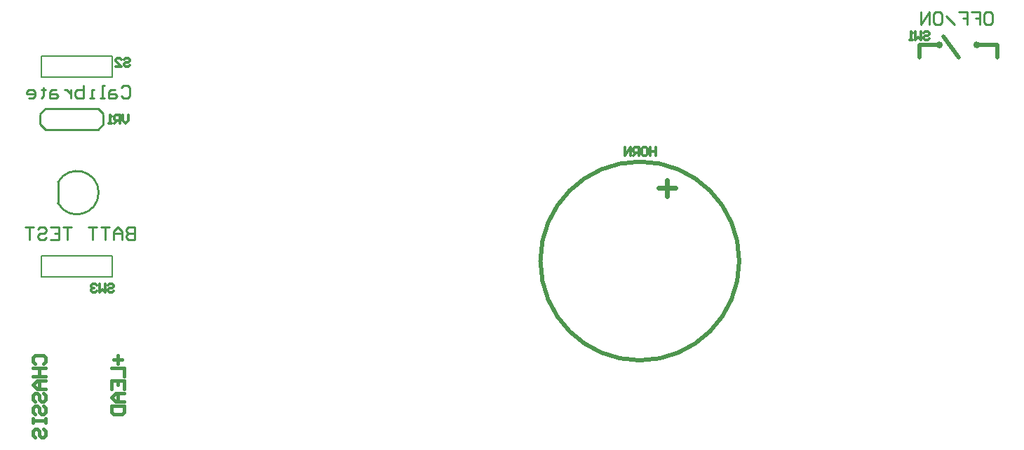
<source format=gbo>
%FSLAX25Y25*%
%MOIN*%
G70*
G01*
G75*
G04 Layer_Color=32896*
%ADD10C,0.04000*%
%ADD11C,0.02500*%
%ADD12C,0.04500*%
%ADD13C,0.03000*%
%ADD14C,0.03500*%
%ADD15C,0.13000*%
%ADD16R,0.11811X0.11811*%
%ADD17C,0.11811*%
%ADD18C,0.15000*%
%ADD19C,0.12000*%
%ADD20C,0.06000*%
%ADD21C,0.07284*%
%ADD22R,0.07284X0.07284*%
%ADD23C,0.07500*%
%ADD24C,0.07087*%
%ADD25C,0.06800*%
%ADD26C,0.07000*%
%ADD27R,0.07874X0.07874*%
%ADD28C,0.07874*%
%ADD29C,0.01000*%
%ADD30C,0.02000*%
%ADD31C,0.00787*%
%ADD32C,0.01200*%
%ADD33R,0.03150X0.11024*%
%ADD34C,0.13800*%
%ADD35R,0.12611X0.12611*%
%ADD36C,0.12611*%
%ADD37C,0.15800*%
%ADD38C,0.12800*%
%ADD39C,0.08083*%
%ADD40R,0.08083X0.08083*%
%ADD41C,0.08300*%
%ADD42C,0.07887*%
%ADD43C,0.07600*%
%ADD44C,0.07800*%
%ADD45R,0.08674X0.08674*%
%ADD46C,0.08674*%
%ADD47C,0.01969*%
%ADD48C,0.01600*%
%ADD49C,0.02200*%
D29*
X18504Y122493D02*
G03*
X18504Y132507I8996J5007D01*
G01*
X10000Y160500D02*
Y164500D01*
X40000Y160500D02*
Y164500D01*
X12500Y157500D02*
X37500D01*
X12500Y167500D02*
X37500D01*
X10000Y165000D02*
X12500Y167500D01*
X10000Y160000D02*
X12500Y157500D01*
X37500D02*
X40000Y160000D01*
X37500Y167500D02*
X40000Y165000D01*
X18500Y122500D02*
Y132500D01*
X48501Y177498D02*
X49501Y178498D01*
X51500D01*
X52500Y177498D01*
Y173500D01*
X51500Y172500D01*
X49501D01*
X48501Y173500D01*
X45502Y176499D02*
X43503D01*
X42503Y175499D01*
Y172500D01*
X45502D01*
X46502Y173500D01*
X45502Y174499D01*
X42503D01*
X40504Y172500D02*
X38504D01*
X39504D01*
Y178498D01*
X40504D01*
X35506Y172500D02*
X33506D01*
X34506D01*
Y176499D01*
X35506D01*
X30507Y178498D02*
Y172500D01*
X27508D01*
X26508Y173500D01*
Y174499D01*
Y175499D01*
X27508Y176499D01*
X30507D01*
X24509D02*
Y172500D01*
Y174499D01*
X23509Y175499D01*
X22510Y176499D01*
X21510D01*
X17511D02*
X15512D01*
X14512Y175499D01*
Y172500D01*
X17511D01*
X18511Y173500D01*
X17511Y174499D01*
X14512D01*
X11513Y177498D02*
Y176499D01*
X12513D01*
X10514D01*
X11513D01*
Y173500D01*
X10514Y172500D01*
X4515D02*
X6515D01*
X7515Y173500D01*
Y175499D01*
X6515Y176499D01*
X4515D01*
X3516Y175499D01*
Y174499D01*
X7515D01*
X459501Y213498D02*
X461500D01*
X462500Y212498D01*
Y208500D01*
X461500Y207500D01*
X459501D01*
X458501Y208500D01*
Y212498D01*
X459501Y213498D01*
X452503D02*
X456502D01*
Y210499D01*
X454503D01*
X456502D01*
Y207500D01*
X446505Y213498D02*
X450504D01*
Y210499D01*
X448504D01*
X450504D01*
Y207500D01*
X444506D02*
X440507Y211499D01*
X435509Y213498D02*
X437508D01*
X438508Y212498D01*
Y208500D01*
X437508Y207500D01*
X435509D01*
X434509Y208500D01*
Y212498D01*
X435509Y213498D01*
X432510Y207500D02*
Y213498D01*
X428511Y207500D01*
Y213498D01*
X55000Y110998D02*
Y105000D01*
X52001D01*
X51001Y106000D01*
Y106999D01*
X52001Y107999D01*
X55000D01*
X52001D01*
X51001Y108999D01*
Y109998D01*
X52001Y110998D01*
X55000D01*
X49002Y105000D02*
Y108999D01*
X47003Y110998D01*
X45003Y108999D01*
Y105000D01*
Y107999D01*
X49002D01*
X43004Y110998D02*
X39005D01*
X41004D01*
Y105000D01*
X37006Y110998D02*
X33007D01*
X35006D01*
Y105000D01*
X25010Y110998D02*
X21011D01*
X23010D01*
Y105000D01*
X15013Y110998D02*
X19012D01*
Y105000D01*
X15013D01*
X19012Y107999D02*
X17012D01*
X9015Y109998D02*
X10014Y110998D01*
X12014D01*
X13014Y109998D01*
Y108999D01*
X12014Y107999D01*
X10014D01*
X9015Y106999D01*
Y106000D01*
X10014Y105000D01*
X12014D01*
X13014Y106000D01*
X7016Y110998D02*
X3017D01*
X5016D01*
Y105000D01*
D30*
X439409Y201732D02*
X446496Y191890D01*
X465000D02*
Y197795D01*
X455158D02*
X465000D01*
X427992D02*
X437441D01*
X427992Y191890D02*
Y197795D01*
D31*
X10650Y182500D02*
Y192500D01*
X44350D01*
Y182500D02*
Y192500D01*
X10650Y182500D02*
X44350D01*
Y87500D02*
Y97500D01*
X10650Y87500D02*
X44350D01*
X10650D02*
Y97500D01*
X44350D01*
D32*
X456142Y197795D02*
G03*
X456142Y197795I-984J0D01*
G01*
X438425D02*
G03*
X438425Y197795I-984J0D01*
G01*
X52000Y164499D02*
Y161833D01*
X50667Y160500D01*
X49334Y161833D01*
Y164499D01*
X48001Y160500D02*
Y164499D01*
X46002D01*
X45336Y163832D01*
Y162499D01*
X46002Y161833D01*
X48001D01*
X46668D02*
X45336Y160500D01*
X44003D02*
X42670D01*
X43336D01*
Y164499D01*
X44003Y163832D01*
X429834Y203332D02*
X430501Y203999D01*
X431834D01*
X432500Y203332D01*
Y202666D01*
X431834Y201999D01*
X430501D01*
X429834Y201333D01*
Y200666D01*
X430501Y200000D01*
X431834D01*
X432500Y200666D01*
X428501Y203999D02*
Y200000D01*
X427168Y201333D01*
X425836Y200000D01*
Y203999D01*
X424503Y200000D02*
X423170D01*
X423836D01*
Y203999D01*
X424503Y203332D01*
X49834Y190832D02*
X50501Y191499D01*
X51834D01*
X52500Y190832D01*
Y190166D01*
X51834Y189499D01*
X50501D01*
X49834Y188833D01*
Y188166D01*
X50501Y187500D01*
X51834D01*
X52500Y188166D01*
X45836Y187500D02*
X48501D01*
X45836Y190166D01*
Y190832D01*
X46502Y191499D01*
X47835D01*
X48501Y190832D01*
X42334Y83332D02*
X43001Y83999D01*
X44334D01*
X45000Y83332D01*
Y82666D01*
X44334Y81999D01*
X43001D01*
X42334Y81333D01*
Y80666D01*
X43001Y80000D01*
X44334D01*
X45000Y80666D01*
X41001Y83999D02*
Y80000D01*
X39668Y81333D01*
X38335Y80000D01*
Y83999D01*
X37003Y83332D02*
X36336Y83999D01*
X35003D01*
X34337Y83332D01*
Y82666D01*
X35003Y81999D01*
X35670D01*
X35003D01*
X34337Y81333D01*
Y80666D01*
X35003Y80000D01*
X36336D01*
X37003Y80666D01*
X302500Y148999D02*
Y145000D01*
Y146999D01*
X299834D01*
Y148999D01*
Y145000D01*
X296502Y148999D02*
X297835D01*
X298501Y148332D01*
Y145667D01*
X297835Y145000D01*
X296502D01*
X295835Y145667D01*
Y148332D01*
X296502Y148999D01*
X294503Y145000D02*
Y148999D01*
X292503D01*
X291837Y148332D01*
Y146999D01*
X292503Y146333D01*
X294503D01*
X293170D02*
X291837Y145000D01*
X290504D02*
Y148999D01*
X287838Y145000D01*
Y148999D01*
D47*
X342244Y95000D02*
G03*
X342244Y95000I-47244J0D01*
G01*
D48*
X7502Y46001D02*
X6502Y47001D01*
Y49000D01*
X7502Y50000D01*
X11500D01*
X12500Y49000D01*
Y47001D01*
X11500Y46001D01*
X6502Y44002D02*
X12500D01*
X9501D01*
Y40003D01*
X6502D01*
X12500D01*
Y38004D02*
X8501D01*
X6502Y36004D01*
X8501Y34005D01*
X12500D01*
X9501D01*
Y38004D01*
X7502Y28007D02*
X6502Y29007D01*
Y31006D01*
X7502Y32006D01*
X8501D01*
X9501Y31006D01*
Y29007D01*
X10501Y28007D01*
X11500D01*
X12500Y29007D01*
Y31006D01*
X11500Y32006D01*
X7502Y22009D02*
X6502Y23009D01*
Y25008D01*
X7502Y26008D01*
X8501D01*
X9501Y25008D01*
Y23009D01*
X10501Y22009D01*
X11500D01*
X12500Y23009D01*
Y25008D01*
X11500Y26008D01*
X6502Y20010D02*
Y18010D01*
Y19010D01*
X12500D01*
Y20010D01*
Y18010D01*
X7502Y11013D02*
X6502Y12012D01*
Y14012D01*
X7502Y15011D01*
X8501D01*
X9501Y14012D01*
Y12012D01*
X10501Y11013D01*
X11500D01*
X12500Y12012D01*
Y14012D01*
X11500Y15011D01*
X47001Y50000D02*
Y46001D01*
X45002Y48001D02*
X49000D01*
X44002Y44002D02*
X50000D01*
Y40003D01*
X44002Y34005D02*
Y38004D01*
X50000D01*
Y34005D01*
X47001Y38004D02*
Y36004D01*
X50000Y32006D02*
X46001D01*
X44002Y30007D01*
X46001Y28007D01*
X50000D01*
X47001D01*
Y32006D01*
X44002Y26008D02*
X50000D01*
Y23009D01*
X49000Y22009D01*
X45002D01*
X44002Y23009D01*
Y26008D01*
D49*
X307994Y133583D02*
Y125711D01*
X304058Y129647D02*
X311930D01*
M02*

</source>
☆ ☆ ☆
What you return should be exactly the lines above, starting at the one with "X430501Y200000D01*" and ending at the one with "X52500Y190832D01*", and nothing else.

X430501Y200000D01*
X431834D01*
X432500Y200666D01*
X428501Y203999D02*
Y200000D01*
X427168Y201333D01*
X425836Y200000D01*
Y203999D01*
X424503Y200000D02*
X423170D01*
X423836D01*
Y203999D01*
X424503Y203332D01*
X49834Y190832D02*
X50501Y191499D01*
X51834D01*
X52500Y190832D01*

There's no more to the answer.